Sunday 21 December 2014

Chapter 61: People with a mission

61:1-3 ‘The Spirit of the Sovereign Lord is on me, because the Lord has anointed me to proclaim good news to the poor. He has sent me to bind up the broken-hearted, to proclaim freedom for the captives and release from darkness for the prisoners, to proclaim the year of the Lord’s favour and the day of vengeance of our God, to comfort all who mourn, and provide for those who grieve in Zion – to bestow on them a crown of beauty instead of ashes, the oil of joy instead of mourning, and a garment of praise instead of a spirit of despair.’


This passage is used by Jesus at the beginning of his ministry (Luke 4:18-19).

'Today this scripture has been fulfilled in your hearing'.  Jesus demonstrated, by his actions, that the kingdom of God has broken through into the lives of those around him.  It is something real, immediate and living.  Jesus stood up in his local synagogue, took the book and read from it.  There was no sermon or interpretation beyond the simple statement that 'Today this scripture has been fulfilled in your hearing'.  What people would see is what they would get – a human being – an ordinary and extraordinary human being making a deep impression on his listeners – speaking to their hearts and minds and setting them free.  The Jewish people expected salvation from a Messiah.  This salvation came in a most unexpected way – without respectable trappings.  Freedom was on offer but it was too immediate, too obvious and too concrete for many to grasp it.

How does this story speak to us today? Let’s take just two inter-related themes:
-        recovery of sight to the blind
-        letting the oppressed go free

Reflecting on what these might mean in today's world for individuals as well for communities these words may be put in a contemporary context.

At one level we can read this literally as referring to the curing of the blind (e.g.

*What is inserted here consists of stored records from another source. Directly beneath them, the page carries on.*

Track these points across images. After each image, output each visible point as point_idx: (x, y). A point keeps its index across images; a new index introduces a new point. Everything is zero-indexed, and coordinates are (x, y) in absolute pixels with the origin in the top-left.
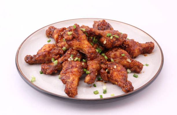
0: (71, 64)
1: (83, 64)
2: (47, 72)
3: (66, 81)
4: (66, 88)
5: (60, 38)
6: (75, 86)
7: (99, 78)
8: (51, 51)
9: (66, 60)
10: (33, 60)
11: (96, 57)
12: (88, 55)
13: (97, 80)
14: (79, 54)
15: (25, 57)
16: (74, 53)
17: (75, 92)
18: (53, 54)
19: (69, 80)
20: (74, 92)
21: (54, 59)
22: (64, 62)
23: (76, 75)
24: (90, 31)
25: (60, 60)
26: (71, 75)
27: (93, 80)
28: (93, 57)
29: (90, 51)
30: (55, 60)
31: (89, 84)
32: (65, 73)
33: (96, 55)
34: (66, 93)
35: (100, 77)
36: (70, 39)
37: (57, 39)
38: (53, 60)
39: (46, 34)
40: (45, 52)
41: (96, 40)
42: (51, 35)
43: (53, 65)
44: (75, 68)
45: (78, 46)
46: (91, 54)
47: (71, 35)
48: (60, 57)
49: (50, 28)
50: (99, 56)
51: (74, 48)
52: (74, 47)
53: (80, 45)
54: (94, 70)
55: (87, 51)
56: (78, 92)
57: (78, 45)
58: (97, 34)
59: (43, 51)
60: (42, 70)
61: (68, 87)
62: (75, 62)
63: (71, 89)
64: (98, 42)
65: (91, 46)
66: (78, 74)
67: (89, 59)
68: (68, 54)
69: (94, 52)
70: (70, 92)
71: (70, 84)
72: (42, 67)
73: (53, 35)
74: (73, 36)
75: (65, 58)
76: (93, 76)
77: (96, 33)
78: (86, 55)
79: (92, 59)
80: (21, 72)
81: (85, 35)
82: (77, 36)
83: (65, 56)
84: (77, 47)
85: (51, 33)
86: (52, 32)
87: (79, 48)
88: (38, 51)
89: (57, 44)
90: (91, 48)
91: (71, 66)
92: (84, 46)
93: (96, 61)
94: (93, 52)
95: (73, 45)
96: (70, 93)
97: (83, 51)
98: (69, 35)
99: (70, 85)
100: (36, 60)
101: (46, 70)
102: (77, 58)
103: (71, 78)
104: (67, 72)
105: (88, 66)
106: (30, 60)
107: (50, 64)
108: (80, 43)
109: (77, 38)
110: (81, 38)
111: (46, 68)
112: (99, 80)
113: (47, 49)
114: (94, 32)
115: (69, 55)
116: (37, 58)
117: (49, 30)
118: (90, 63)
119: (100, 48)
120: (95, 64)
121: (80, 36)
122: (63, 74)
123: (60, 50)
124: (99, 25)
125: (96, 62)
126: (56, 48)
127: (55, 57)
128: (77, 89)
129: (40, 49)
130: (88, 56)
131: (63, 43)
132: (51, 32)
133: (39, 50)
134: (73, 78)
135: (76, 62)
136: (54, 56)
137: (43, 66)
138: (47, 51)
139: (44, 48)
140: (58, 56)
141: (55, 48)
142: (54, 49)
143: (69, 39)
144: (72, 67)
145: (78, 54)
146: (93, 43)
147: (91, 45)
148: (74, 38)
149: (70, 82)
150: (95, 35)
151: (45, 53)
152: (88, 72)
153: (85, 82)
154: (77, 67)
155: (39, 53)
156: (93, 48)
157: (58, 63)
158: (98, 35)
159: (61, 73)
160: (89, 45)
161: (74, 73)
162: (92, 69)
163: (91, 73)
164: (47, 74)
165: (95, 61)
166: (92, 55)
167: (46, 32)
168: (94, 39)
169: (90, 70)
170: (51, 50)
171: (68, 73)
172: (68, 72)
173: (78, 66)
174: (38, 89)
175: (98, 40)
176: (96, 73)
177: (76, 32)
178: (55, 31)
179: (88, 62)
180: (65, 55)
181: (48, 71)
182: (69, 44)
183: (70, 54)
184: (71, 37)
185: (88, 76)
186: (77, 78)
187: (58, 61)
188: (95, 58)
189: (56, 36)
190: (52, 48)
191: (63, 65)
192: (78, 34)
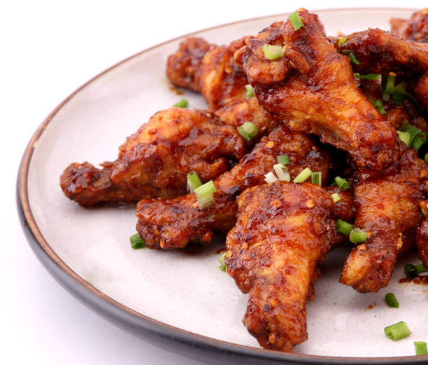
0: (279, 194)
1: (336, 197)
2: (165, 235)
3: (254, 278)
4: (249, 308)
5: (229, 90)
6: (295, 296)
7: (413, 267)
8: (186, 142)
9: (257, 181)
10: (101, 184)
11: (399, 167)
12: (361, 156)
13: (404, 276)
14: (317, 155)
15: (61, 172)
16: (295, 146)
17: (297, 326)
18: (196, 157)
19: (266, 272)
20: (292, 329)
21: (199, 176)
22: (246, 187)
23: (300, 247)
24: (368, 42)
25: (227, 182)
26: (274, 248)
27: (385, 273)
28: (384, 164)
29: (369, 136)
30: (204, 181)
31: (364, 291)
32: (250, 241)
33: (399, 159)
34: (252, 331)
35: (418, 263)
36: (275, 78)
37: (218, 94)
38: (191, 181)
39: (169, 75)
40: (155, 143)
41: (401, 88)
42: (188, 80)
43: (195, 205)
44: (297, 214)
45: (311, 114)
46: (374, 149)
47: (278, 59)
48: (228, 168)
49: (185, 49)
50: (411, 164)
51: (292, 124)
52: (292, 117)
53: (319, 110)
54: (386, 224)
55: (354, 137)
56: (310, 329)
57: (311, 110)
58: (404, 59)
59: (146, 138)
60: (140, 232)
61: (263, 303)
62: (298, 188)
63: (276, 312)
64: (410, 101)
65: (374, 112)
66: (309, 241)
67: (364, 176)
68: (264, 151)
69: (390, 139)
70: (273, 326)
71: (271, 288)
72: (141, 216)
73: (199, 79)
74: (287, 64)
75: (250, 171)
76: (384, 252)
77: (400, 52)
78: (351, 157)
79: (379, 176)
80: (40, 239)
81: (344, 62)
82: (308, 67)
83: (252, 163)
84: (308, 117)
85: (190, 69)
86: (195, 62)
87: (318, 124)
88: (123, 141)
89: (217, 113)
90: (376, 124)
91: (276, 203)
92: (339, 114)
93: (400, 183)
94: (382, 140)
95: (291, 108)
96: (269, 332)
97: (334, 137)
98: (269, 61)
99: (274, 294)
100: (114, 187)
101: (159, 228)
102: (305, 173)
103: (278, 262)
104: (257, 232)
105: (358, 206)
106: (85, 185)
107: (178, 202)
108: (323, 96)
109: (310, 73)
110: (327, 74)
111: (159, 217)
112: (412, 276)
113: (168, 133)
114: (390, 51)
115: (270, 158)
116: (117, 176)
117: (180, 55)
118: (368, 194)
119: (418, 126)
120: (395, 199)
121: (323, 66)
122: (238, 242)
123: (227, 135)
124: (415, 29)
125: (398, 188)
126: (210, 126)
127: (202, 169)
128: (303, 311)
129: (135, 131)
130: (362, 161)
131: (242, 108)
132: (189, 63)
133: (128, 139)
134: (287, 261)
135: (303, 189)
136: (199, 165)
137: (147, 211)
138: (163, 141)
139: (153, 127)
140: (218, 163)
141: (207, 126)
142: (201, 132)
143: (268, 79)
144: (284, 209)
145: (314, 154)
146: (384, 103)
147: (377, 108)
148: (292, 75)
149: (271, 279)
150: (396, 65)
151: (154, 148)
152: (360, 234)
153: (343, 281)
154: (304, 210)
155: (128, 150)
156: (383, 124)
157: (218, 196)
158: (408, 63)
159: (228, 241)
160: (365, 107)
161: (291, 237)
162: (378, 221)
163: (373, 237)
164: (162, 245)
165: (395, 187)
166: (377, 152)
167: (169, 65)
168: (390, 85)
169: (368, 224)
170: (185, 134)
171: (264, 238)
172: (265, 235)
173: (309, 204)
174: (117, 312)
175: (409, 89)
176: (400, 239)
177: (302, 48)
178: (208, 58)
179: (360, 188)
180: (250, 156)
181: (170, 233)
182: (271, 105)
183: (276, 152)
184: (277, 69)
185: (358, 253)
186: (306, 261)
187: (218, 187)
188: (393, 173)
189: (210, 79)
190: (192, 127)
191: (240, 203)
192: (313, 55)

Bartimeus in Matt 20: 29-34) and the setting of Barabbas free (Matt 27:26). At another level we may see blindness and oppression as spiritual conditions. There is a danger that, on the one hand, we can over-spiritualise what Jesus is saying and doing to reduce his message to a metaphor for a personal, introspective spiritual searching. According to this view, Jesus saves us from our personal and individual darkness and spiritual blindness to receive light and inner freedom.  At the other extreme there is the risk of reducing the story to a purely 'this-worldly' account where Jesus the social prophet and saviour of Israel comes to save the poor of Yahweh and free the people from foreign oppressors. The freeing that Jesus that brings is much deeper than either of these perspectives. To use the evangelist's John's account: the Truth will set you free' (John 8:32). Freedom – that elusive idea that defies commodification – is something that Jesus offers those who will listen and follow his call.

One of the difficulties that followers of Jesus encounter in a contemporary context is the distance perceived between human autonomy and the demands inherent in Jesus' message. In the Gospel Jesus offers and promises freedom.  However, many see his call as mediated through a particular tradition or rule of life as undermining freedom – even oppressive and restrictive of true human potential. In what sense is real freedom on offer here? In what way is Jesus's message and gift bringing about new sight where blindness prevented our seeing before?

Perhaps too often the community of Jesus' followers has become the problem more than the answer to questions of freedom. In other words instead of setting people free it imprisons them in a false ideology based on exclusion and self-righteousness.  Instead of giving sight to the blind it blinds to the truth of God's love in others – very different and very much distant from orthodoxy. Luke's Gospel is filled with stories of undesirable persons and groups intruding on 'correct religion' in a context of Jesus reaching out, bringing in, healing and setting free. And the prophet Isaiah more than hints that persons outside the chosen tribe will be brought in to join the others.

To be a disciple of Jesus in the 21st Century is to be free – that is faithful and open to what is best in God’s gift of catholic tradition and reformed order – valuing the dignity, freedom and honesty of individual souls who find their love in communities united around the Word who is made flesh in real people like you and me and the 'other'.

#JourneyIsaiah

O Morning Star,
splendour of light eternal and sun of righteousness:
Come and enlighten those who dwell in darkness and the shadow of death.